#### EXERCISE DIRECTIONS:
Looking through the records below, please work out how many lines contain "ניצה". Give only that number.

**** SUPPLIED ENTRIES ****

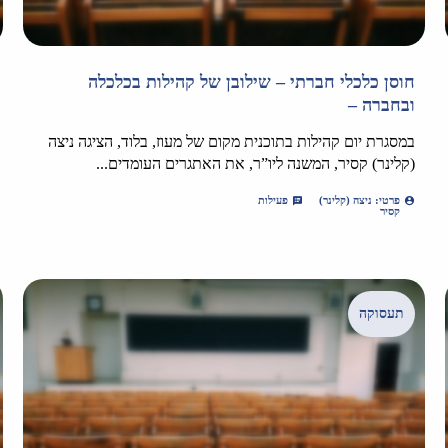
חוסן כלכלי חברתי – שילובן של קהילות בכלכלה
ובחברה –
במסגרת יום קהילות בתוכנית מקום של מעוז, בלוד, הציגה ניצה
(קלינר) קסיר, המשנה ליו”ר, את האתגרים העומדים...
פרטי: ניצה (קלינר)
פעילות
קסיר
תעסוקה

****

#### RESULT:
2